Dairy farmers could see incomes more than halved next year

Farm incomes fell by more two per cent this year partly due to the beef crisis

Some dairy farms could see incomes fall by more than 50 per cent next year because of an expected drop in global milk prices. Photograph: Brenda Fitzsimons/The Irish Times

Some dairy farms could see incomes fall by more than 50 per cent next year because of an expected drop in global milk prices. Photograph: Brenda Fitzsimons/The Irish Times

 

Some dairy farms could see incomes fall by more than 50 per cent next year because of an expected drop in global milk prices, Teagasc has warned. Its economist Dr Thia Hennessy has also forecast that average incomes across the entire farm sector could be back by up to 25 per cent because of the expected decline in dairy incomes.

The EU milk quota regime will come to an end on March 31st, leaving dairy farmers free to produce as much milk as they wish and the sector is gearing up for a major expansion drive.

Teagasc economist Trevor Donnellan said the drop in milk prices was not unexpected and the farmers knew that volatility in dairy prices was becoming a fact of life. “Average Irish milk prices in 2015 are expected to fall to 27 cent per litre, a reduction of over 10 cent per litre on the average for 2014,” he said. This follows several years of very good incomes on dairy farms.
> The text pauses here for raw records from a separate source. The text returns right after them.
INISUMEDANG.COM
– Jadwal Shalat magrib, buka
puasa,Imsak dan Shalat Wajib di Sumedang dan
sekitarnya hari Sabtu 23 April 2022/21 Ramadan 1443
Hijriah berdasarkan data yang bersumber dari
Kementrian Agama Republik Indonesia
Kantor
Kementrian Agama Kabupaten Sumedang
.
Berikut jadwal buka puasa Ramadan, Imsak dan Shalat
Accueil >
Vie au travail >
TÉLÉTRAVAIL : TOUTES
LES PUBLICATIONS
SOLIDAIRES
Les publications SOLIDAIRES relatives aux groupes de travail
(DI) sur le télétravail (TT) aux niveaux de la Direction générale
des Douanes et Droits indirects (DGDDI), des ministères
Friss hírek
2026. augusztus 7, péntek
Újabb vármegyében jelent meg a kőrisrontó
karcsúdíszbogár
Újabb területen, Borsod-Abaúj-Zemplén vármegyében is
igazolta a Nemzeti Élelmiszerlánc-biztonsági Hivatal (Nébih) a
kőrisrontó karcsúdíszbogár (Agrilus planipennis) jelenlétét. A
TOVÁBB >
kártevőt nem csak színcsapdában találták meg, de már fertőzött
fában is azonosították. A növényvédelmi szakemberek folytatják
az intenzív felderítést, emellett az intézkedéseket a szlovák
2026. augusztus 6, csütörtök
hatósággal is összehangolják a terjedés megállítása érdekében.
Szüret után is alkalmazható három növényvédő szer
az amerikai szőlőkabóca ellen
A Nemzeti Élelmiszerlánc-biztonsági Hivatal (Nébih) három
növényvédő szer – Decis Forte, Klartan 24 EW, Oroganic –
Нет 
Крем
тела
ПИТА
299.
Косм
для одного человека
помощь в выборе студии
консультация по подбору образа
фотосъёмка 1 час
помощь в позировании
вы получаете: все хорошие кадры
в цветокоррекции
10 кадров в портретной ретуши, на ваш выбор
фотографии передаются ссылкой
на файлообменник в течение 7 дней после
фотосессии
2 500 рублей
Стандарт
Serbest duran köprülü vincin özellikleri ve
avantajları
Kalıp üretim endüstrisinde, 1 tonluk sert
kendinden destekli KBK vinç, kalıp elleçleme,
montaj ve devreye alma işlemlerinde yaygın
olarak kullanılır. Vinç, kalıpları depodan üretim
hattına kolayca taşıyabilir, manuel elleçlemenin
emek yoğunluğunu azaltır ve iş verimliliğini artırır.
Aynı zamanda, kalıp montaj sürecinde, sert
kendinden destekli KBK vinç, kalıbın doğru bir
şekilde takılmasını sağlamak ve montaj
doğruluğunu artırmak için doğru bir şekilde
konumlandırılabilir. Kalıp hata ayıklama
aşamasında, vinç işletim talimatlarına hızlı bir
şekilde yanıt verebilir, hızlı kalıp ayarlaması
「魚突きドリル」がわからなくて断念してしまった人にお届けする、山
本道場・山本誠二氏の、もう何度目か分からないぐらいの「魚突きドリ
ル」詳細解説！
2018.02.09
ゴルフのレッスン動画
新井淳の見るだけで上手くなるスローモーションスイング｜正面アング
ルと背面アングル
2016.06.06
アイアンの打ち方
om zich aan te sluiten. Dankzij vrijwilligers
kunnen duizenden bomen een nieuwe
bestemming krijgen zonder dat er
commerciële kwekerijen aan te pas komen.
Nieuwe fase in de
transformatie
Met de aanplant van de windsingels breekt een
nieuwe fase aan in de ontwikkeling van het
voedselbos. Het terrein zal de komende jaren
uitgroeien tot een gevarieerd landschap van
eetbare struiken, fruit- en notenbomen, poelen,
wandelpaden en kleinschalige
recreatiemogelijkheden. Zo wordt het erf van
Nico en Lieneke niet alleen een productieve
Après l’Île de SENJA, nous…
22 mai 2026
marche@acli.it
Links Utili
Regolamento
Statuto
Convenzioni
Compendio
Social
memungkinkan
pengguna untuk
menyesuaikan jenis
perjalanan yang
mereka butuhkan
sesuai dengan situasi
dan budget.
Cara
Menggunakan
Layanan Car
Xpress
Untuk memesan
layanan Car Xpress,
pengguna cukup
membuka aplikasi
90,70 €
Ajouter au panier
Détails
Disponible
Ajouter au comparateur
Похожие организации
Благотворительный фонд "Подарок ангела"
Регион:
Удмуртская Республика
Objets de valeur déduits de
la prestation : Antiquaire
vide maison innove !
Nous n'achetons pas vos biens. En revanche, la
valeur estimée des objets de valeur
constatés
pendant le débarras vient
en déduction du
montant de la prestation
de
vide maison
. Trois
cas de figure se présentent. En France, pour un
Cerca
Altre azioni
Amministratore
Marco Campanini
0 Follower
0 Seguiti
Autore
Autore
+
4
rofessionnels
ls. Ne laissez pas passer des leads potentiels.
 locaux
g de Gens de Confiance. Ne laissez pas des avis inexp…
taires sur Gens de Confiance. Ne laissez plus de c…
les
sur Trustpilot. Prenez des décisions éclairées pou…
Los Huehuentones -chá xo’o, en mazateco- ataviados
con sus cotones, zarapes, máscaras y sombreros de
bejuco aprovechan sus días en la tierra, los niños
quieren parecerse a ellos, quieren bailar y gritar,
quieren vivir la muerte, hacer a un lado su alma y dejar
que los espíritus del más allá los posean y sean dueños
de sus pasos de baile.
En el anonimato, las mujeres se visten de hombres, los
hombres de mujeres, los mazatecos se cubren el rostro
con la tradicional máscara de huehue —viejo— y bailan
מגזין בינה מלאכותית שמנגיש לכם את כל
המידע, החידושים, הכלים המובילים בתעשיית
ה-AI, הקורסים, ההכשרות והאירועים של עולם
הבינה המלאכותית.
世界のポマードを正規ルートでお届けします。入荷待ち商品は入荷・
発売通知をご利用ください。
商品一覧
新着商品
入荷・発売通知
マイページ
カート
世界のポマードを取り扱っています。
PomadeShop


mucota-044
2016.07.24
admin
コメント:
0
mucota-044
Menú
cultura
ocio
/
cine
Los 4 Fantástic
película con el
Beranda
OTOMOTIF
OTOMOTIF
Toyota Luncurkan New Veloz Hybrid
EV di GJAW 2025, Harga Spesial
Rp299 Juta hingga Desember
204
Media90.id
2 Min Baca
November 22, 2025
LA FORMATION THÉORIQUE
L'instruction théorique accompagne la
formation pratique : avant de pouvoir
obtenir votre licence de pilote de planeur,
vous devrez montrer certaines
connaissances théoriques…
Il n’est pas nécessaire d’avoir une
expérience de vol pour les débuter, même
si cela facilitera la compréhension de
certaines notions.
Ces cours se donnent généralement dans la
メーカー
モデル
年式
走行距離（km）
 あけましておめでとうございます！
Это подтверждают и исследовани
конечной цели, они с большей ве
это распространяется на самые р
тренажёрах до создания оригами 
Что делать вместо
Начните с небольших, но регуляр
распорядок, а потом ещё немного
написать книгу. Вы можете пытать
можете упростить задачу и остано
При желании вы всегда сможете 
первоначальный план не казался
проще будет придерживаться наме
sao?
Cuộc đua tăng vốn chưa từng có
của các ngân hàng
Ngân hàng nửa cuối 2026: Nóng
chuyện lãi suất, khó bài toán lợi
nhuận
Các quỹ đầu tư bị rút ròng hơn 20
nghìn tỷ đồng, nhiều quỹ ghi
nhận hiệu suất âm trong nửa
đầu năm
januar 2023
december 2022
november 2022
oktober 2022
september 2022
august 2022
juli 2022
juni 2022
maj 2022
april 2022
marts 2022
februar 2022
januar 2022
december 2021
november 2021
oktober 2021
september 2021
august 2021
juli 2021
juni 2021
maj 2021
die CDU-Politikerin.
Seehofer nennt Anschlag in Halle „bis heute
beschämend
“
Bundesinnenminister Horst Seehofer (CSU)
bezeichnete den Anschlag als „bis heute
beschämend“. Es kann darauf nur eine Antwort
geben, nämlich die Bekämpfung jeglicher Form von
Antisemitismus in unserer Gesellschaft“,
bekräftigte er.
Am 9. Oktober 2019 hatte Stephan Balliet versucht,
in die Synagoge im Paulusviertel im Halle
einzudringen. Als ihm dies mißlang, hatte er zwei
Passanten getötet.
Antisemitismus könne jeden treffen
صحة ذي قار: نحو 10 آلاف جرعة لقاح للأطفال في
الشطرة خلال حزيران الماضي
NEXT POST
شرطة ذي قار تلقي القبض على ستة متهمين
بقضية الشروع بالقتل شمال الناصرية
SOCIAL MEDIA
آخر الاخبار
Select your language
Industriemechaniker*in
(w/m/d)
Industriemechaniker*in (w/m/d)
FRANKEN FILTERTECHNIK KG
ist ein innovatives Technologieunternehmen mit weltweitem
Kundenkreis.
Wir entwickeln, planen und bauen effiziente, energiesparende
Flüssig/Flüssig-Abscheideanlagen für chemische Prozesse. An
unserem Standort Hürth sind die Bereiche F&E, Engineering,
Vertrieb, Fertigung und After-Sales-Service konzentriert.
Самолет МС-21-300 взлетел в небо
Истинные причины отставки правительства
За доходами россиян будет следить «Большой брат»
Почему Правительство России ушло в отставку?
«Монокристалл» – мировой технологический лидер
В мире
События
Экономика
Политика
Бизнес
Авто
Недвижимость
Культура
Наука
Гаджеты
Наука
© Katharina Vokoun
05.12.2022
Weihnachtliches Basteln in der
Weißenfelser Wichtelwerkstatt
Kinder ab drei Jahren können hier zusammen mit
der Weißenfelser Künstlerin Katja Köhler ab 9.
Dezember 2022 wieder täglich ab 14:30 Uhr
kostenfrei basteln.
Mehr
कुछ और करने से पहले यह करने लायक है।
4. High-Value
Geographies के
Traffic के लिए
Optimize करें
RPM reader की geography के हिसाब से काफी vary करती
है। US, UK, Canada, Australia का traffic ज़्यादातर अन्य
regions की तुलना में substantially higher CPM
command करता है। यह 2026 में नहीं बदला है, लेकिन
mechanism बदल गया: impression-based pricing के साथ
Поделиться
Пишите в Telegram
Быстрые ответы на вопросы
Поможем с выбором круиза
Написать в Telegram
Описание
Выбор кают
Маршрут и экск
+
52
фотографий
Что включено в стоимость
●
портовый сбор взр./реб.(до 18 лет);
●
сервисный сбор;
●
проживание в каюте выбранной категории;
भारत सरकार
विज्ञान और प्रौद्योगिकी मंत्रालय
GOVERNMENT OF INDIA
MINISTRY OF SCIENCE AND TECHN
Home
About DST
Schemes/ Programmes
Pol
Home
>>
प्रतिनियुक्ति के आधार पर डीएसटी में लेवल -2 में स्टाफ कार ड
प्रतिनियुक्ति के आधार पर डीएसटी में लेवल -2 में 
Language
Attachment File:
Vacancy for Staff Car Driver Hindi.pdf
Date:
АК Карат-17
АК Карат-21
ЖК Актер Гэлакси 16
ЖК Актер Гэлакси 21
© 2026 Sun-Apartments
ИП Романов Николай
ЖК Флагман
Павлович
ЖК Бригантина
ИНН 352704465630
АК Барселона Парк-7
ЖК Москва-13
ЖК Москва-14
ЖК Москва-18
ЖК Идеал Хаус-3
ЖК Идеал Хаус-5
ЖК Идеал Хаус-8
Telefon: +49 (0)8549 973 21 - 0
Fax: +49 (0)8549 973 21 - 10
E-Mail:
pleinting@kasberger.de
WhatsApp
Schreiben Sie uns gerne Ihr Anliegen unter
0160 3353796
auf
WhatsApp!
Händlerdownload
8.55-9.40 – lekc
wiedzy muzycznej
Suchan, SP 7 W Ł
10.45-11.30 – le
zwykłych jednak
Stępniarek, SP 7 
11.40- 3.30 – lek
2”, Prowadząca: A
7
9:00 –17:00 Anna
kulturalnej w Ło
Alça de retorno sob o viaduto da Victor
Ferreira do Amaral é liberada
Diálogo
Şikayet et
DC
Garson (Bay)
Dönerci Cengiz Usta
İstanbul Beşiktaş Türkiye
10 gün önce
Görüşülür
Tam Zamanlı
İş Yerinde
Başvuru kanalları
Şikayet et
Teagasc economist Dr Thia Hennessy said this had been an excellent year for Irish dairy farmers because of the weather but there had also been a strong increase in milk production globally which created a surplus of dairy products on the international market. Mr Donnellan said the fall in prices was expected to be temporary and the global dairy market was set to begin to recover in the latter half of the year.

They were speaking at the publication of Teagasc’s annual review and outlook for 2015. The review has found that farm incomes fell by just over 2 per cent this year. This was partly attributed to the drop in beef prices which led to IFA protests outside meat factories in recent months.

The Teagasc review found that the price of finished cattle fell by more than 10 per cent this year. Teagasc economist Dr Kevin Hanrahan said incomes for cattle farmers should improve in the coming months. He noted that the UK was our biggest market for beef and said the strong growth in its economy should increase demand for beef.

His colleague Dr Fiona Thorne said cereal prices were expected to rise by about 10 per cent next year but the exceptional yields of this year and 2013 might not be repeated next year. If the trend of increasing yields was reversed next year, she said the average cereal farmer would struggle to make a profit.

Teagasc has also released a study which found that farmers who were members of its beef discussion groups earned higher gross margins that farmers who were not in those groups.

The study by Dr Pat Bogue of Broadmore Research found that beef farmers who were members of the groups kept more animals per acre, had higher output, higher net margin, and got better prices per head for their cattle. Dr Bogue also highlighted the social benefits of being part of a group of like-minded people.

He said the social interaction was a benefit that many farmers did not anticipate when they joined a group but after joining a group, members talked about the benefits of making contact with each other in times of pressure or stress.